Sanki bu bana yeraltından kargolanmış gibiydi. Elbette önce yıkadım fırçaladım
ve aklı başında mantıklı bir insan neler yaparsa bende onu yaptım. Ama oradaydı
işte. Farklı bir kayaç türü içinde eriyip şekillenmişti. İnternete
fotoğraflarını koydum ve kaç yıllık olduğunu sordum ama hiçbir cevap gelmedi. Daha
sonra annem taşı buldu lanetli olduğunu düşündü ve apartmanın bahçesine
bıraktı. Bende geri getirmedim. Doğru Maria’nın başlangıcı bu tuhaf hikaye
olabilir.
SUE: Kitaplarında otobiyografik öğeler var mı?
VOLKAN AY: Muhakkak vardır ama saklı duruyorlar. Henüz basılmamış
KASABA isminde bir roman var. Doğduğum kasabada geçiyor ve yarı otobiyografik
özellikler taşıyor diyebilirim. Romana onthewhitemugblackcoffee.blogspot.com ‘dan
ulaşabilirsiniz. Doğrusu diğer romanlarımın tamamı da bu adrestedir sizin hikayenizde
şimdi oradan tefrika ediliyor. KASABA’nın yarısı da İstanbul’da geçiyor ve Kaan
karakteri büyük oranda yine benim
üniversite yıllarımı yansıtıyor diyebilirim.
Bunun dışında yok denecek kadar az diyebilirim.
SUE: Kadın kahramanların hep çok güçlü. (Gülüyor) Kendimden biliyorum. Kadınların daha zayıf görünmelerine karşı bir tepki gibi mi bu yoksa etrafında çok fazla böyle karakter mi var? Hele GECE KÖPEKLERİ romanında bu doruğa ulaşıyor.

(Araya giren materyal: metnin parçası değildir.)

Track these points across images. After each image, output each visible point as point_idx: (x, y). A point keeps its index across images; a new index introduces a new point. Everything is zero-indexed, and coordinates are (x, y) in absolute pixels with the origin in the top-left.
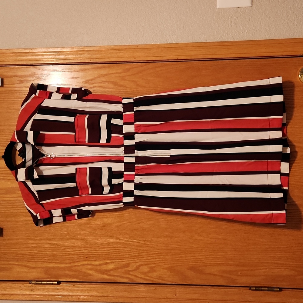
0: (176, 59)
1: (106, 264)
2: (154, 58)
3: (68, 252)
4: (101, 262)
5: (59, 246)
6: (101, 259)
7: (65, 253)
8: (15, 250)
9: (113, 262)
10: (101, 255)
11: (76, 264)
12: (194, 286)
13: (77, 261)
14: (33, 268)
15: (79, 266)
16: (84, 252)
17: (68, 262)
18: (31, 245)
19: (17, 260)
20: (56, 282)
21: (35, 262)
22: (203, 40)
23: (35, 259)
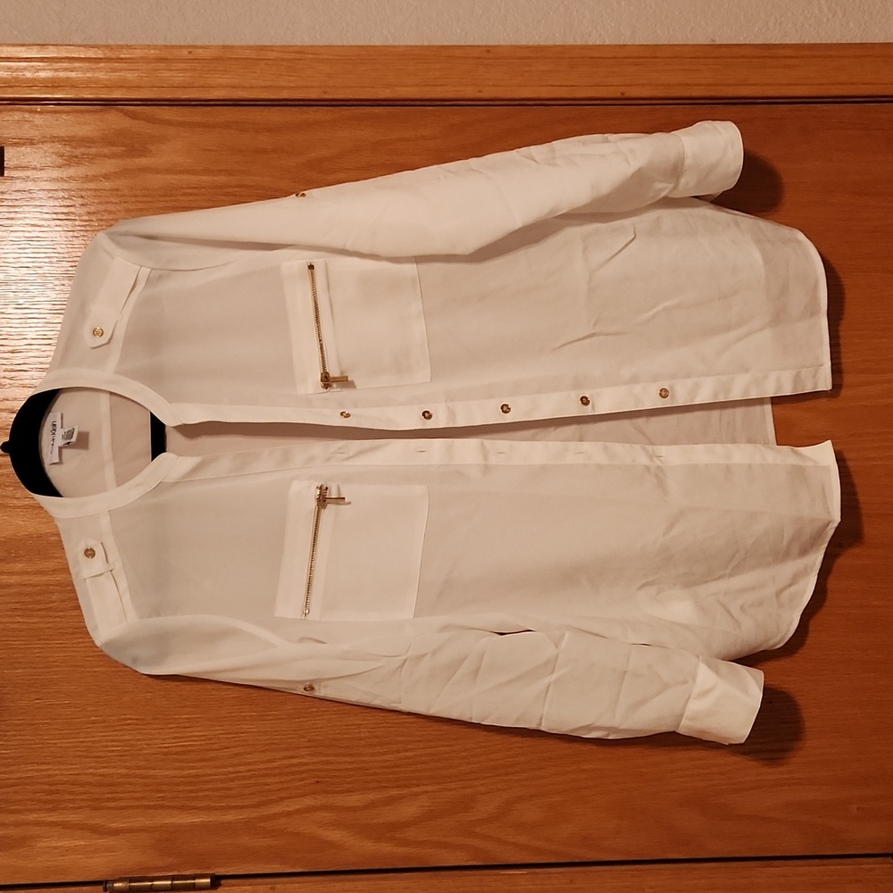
0: (619, 95)
1: (391, 801)
2: (544, 92)
3: (250, 767)
4: (372, 796)
5: (215, 746)
6: (371, 785)
7: (238, 769)
8: (44, 767)
9: (417, 794)
10: (371, 771)
11: (277, 809)
13: (283, 799)
14: (116, 832)
15: (289, 814)
16: (306, 764)
17: (247, 802)
18: (107, 746)
19: (50, 806)
20: (209, 880)
21: (121, 808)
22: (701, 38)
23: (119, 799)
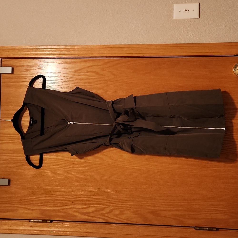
0: (143, 56)
1: (87, 208)
2: (126, 55)
3: (59, 199)
4: (84, 206)
5: (52, 194)
6: (83, 204)
7: (57, 199)
8: (19, 196)
9: (93, 207)
10: (84, 201)
11: (65, 207)
12: (153, 226)
13: (66, 206)
14: (33, 210)
15: (67, 209)
16: (71, 199)
17: (58, 206)
18: (31, 192)
19: (20, 204)
20: (49, 221)
21: (34, 205)
23: (33, 203)
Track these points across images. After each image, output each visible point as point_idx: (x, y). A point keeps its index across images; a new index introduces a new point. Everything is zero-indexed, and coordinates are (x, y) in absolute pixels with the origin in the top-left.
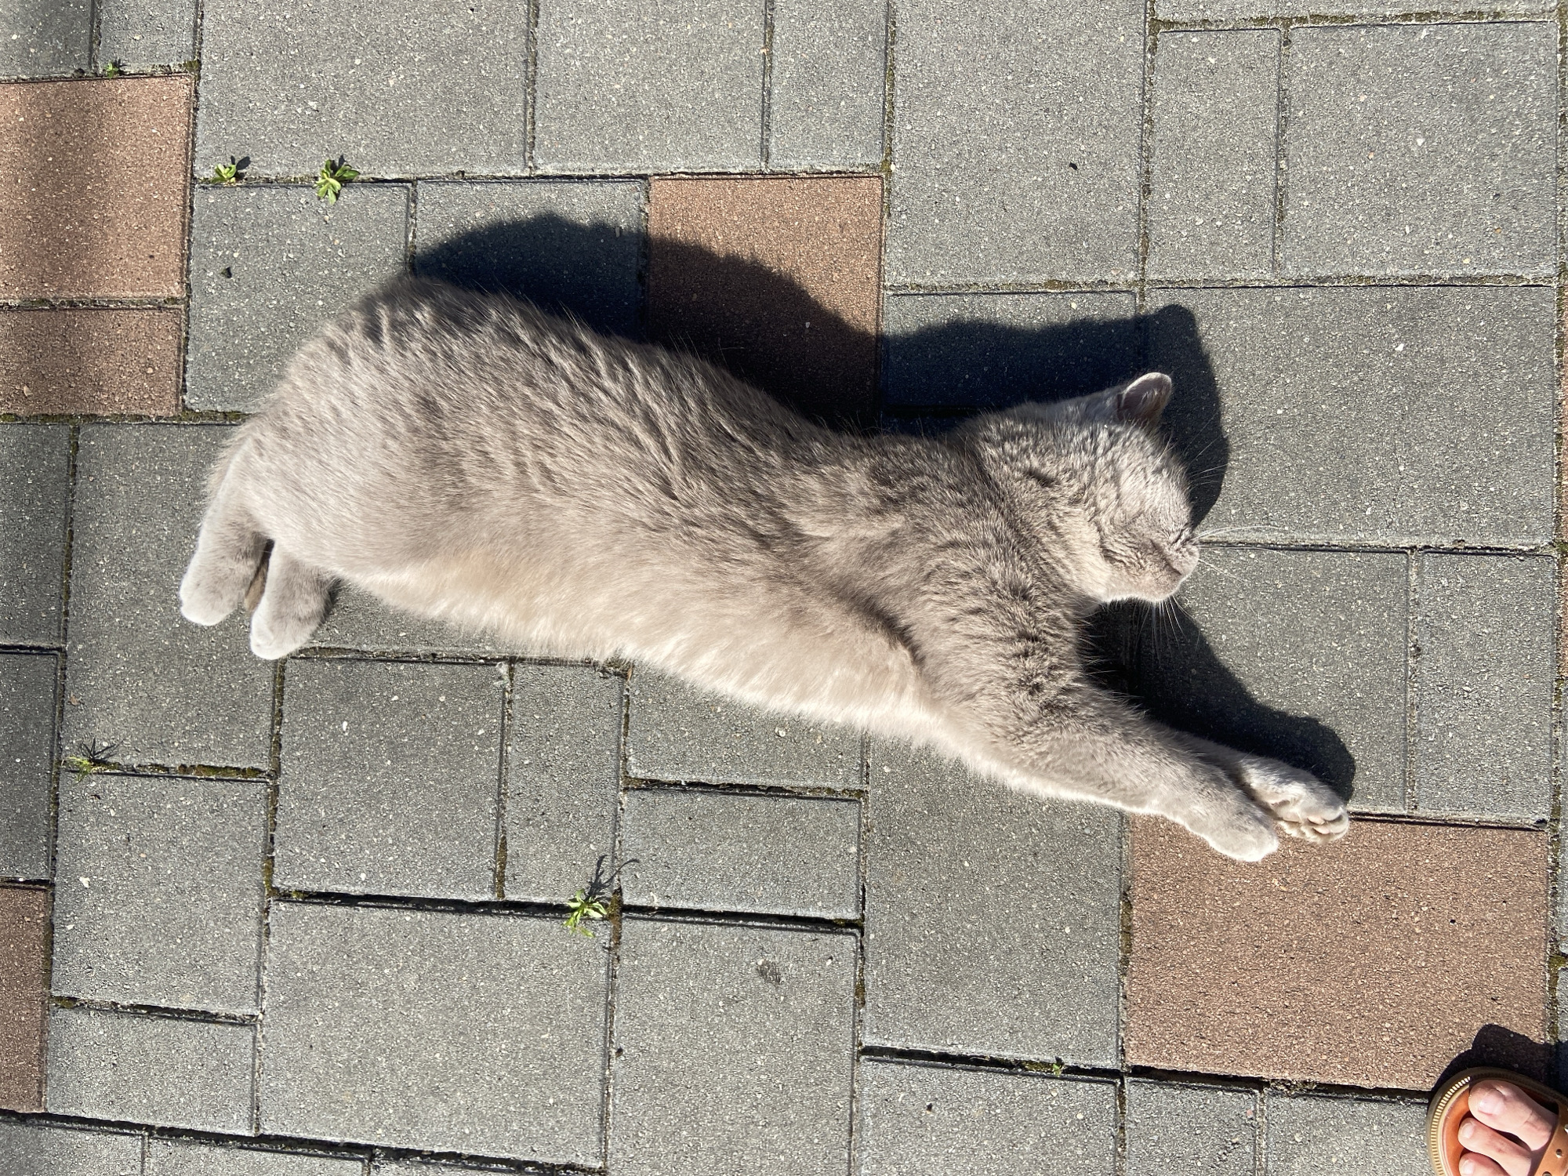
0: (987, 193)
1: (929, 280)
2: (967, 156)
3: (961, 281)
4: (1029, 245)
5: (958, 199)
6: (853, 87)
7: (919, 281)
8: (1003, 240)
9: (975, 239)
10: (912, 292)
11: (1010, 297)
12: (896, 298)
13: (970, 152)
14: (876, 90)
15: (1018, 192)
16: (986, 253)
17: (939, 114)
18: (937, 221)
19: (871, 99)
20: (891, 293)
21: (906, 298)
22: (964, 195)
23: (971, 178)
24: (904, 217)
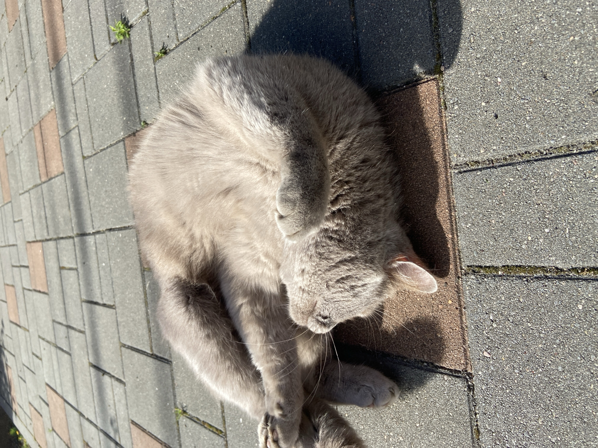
0: (525, 67)
1: (483, 156)
2: (502, 38)
3: (512, 152)
4: (574, 105)
5: (499, 80)
6: (407, 14)
7: (476, 158)
8: (547, 106)
9: (521, 112)
10: (473, 167)
11: (562, 160)
12: (460, 176)
13: (504, 34)
14: (423, 10)
15: (556, 57)
16: (532, 123)
17: (473, 10)
18: (483, 104)
19: (420, 18)
20: (456, 171)
21: (468, 174)
22: (504, 75)
23: (508, 57)
24: (456, 107)
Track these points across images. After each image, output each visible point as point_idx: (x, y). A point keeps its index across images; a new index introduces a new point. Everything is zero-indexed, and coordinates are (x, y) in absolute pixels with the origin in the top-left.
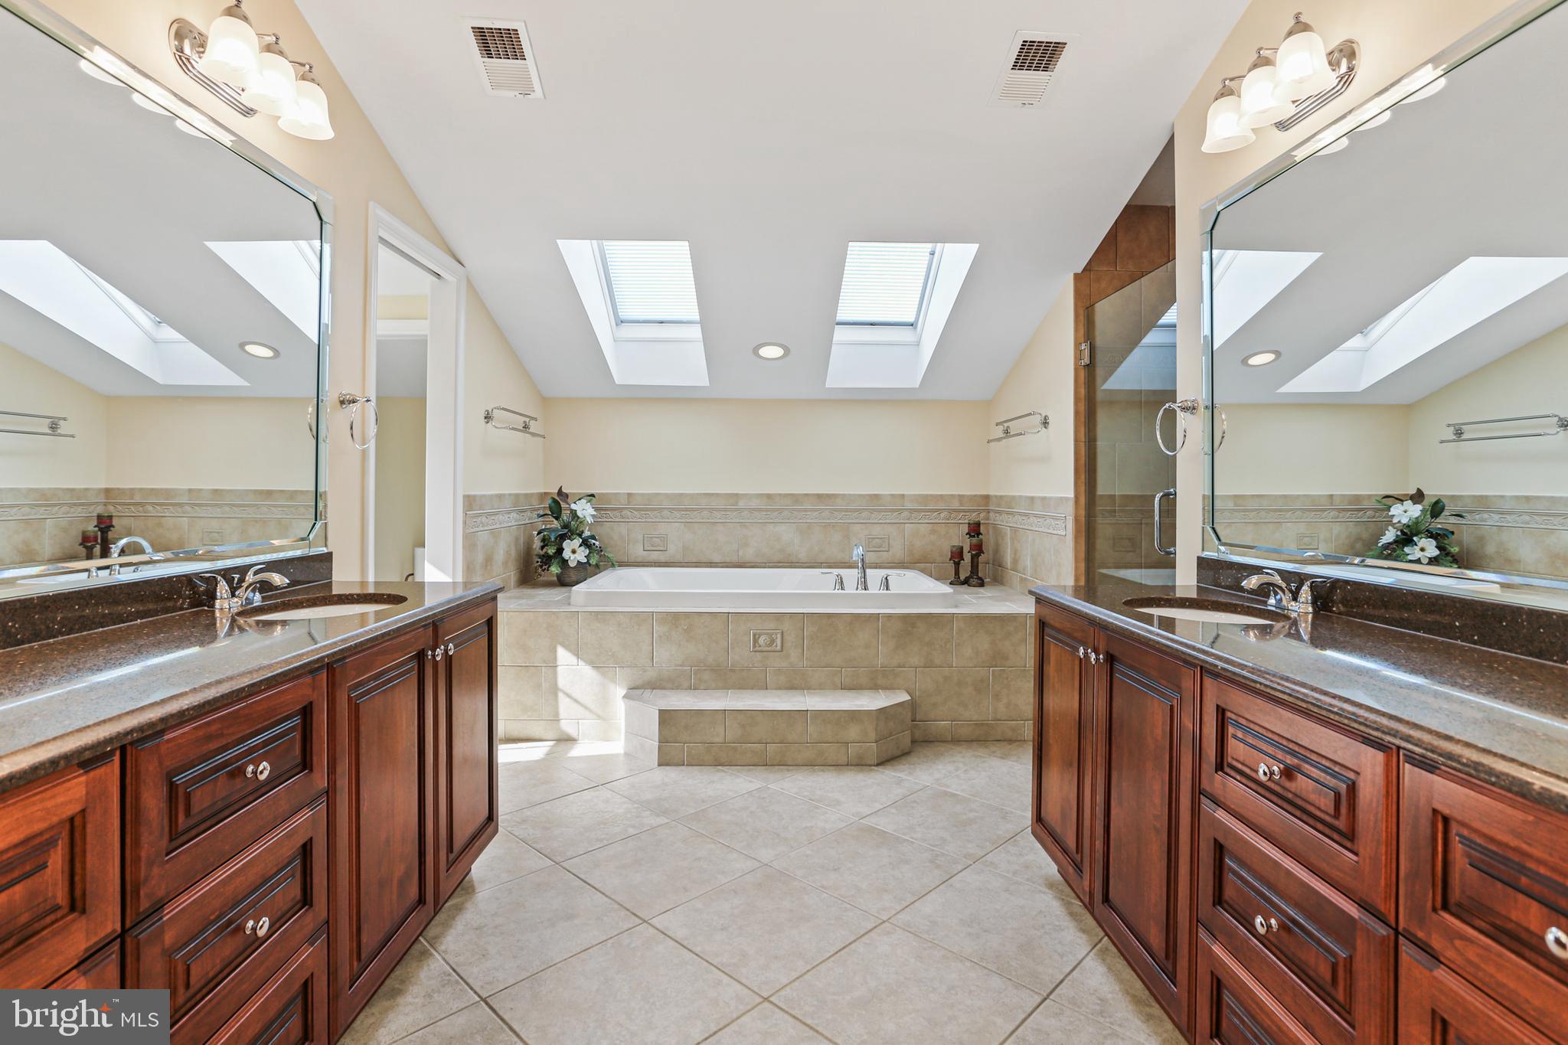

VOLKAN AY: Her ikisi de doğru. Özellikle güçlü ve bağımsız
kadın karakterler oluşturmakla özellikle ilgileniyorum. Ama aynı zamanda güçlü
feminist bir akımın bir parçası olmuş olan onlarca annem ve kız arkadaşlarım
başta olmak üzere güçlü kadın karakterle çevrelenmiş durumdaydım. Böyle de devam
edeceğim gibi görünüyor.
TOM: Teşekkür ederiz. Son bir defa kameraya bak ve gülümse.
SUE: Teşekkür ederiz.
VOLKAN AY: Ben teşekkür ederim. Biraz daha kahve?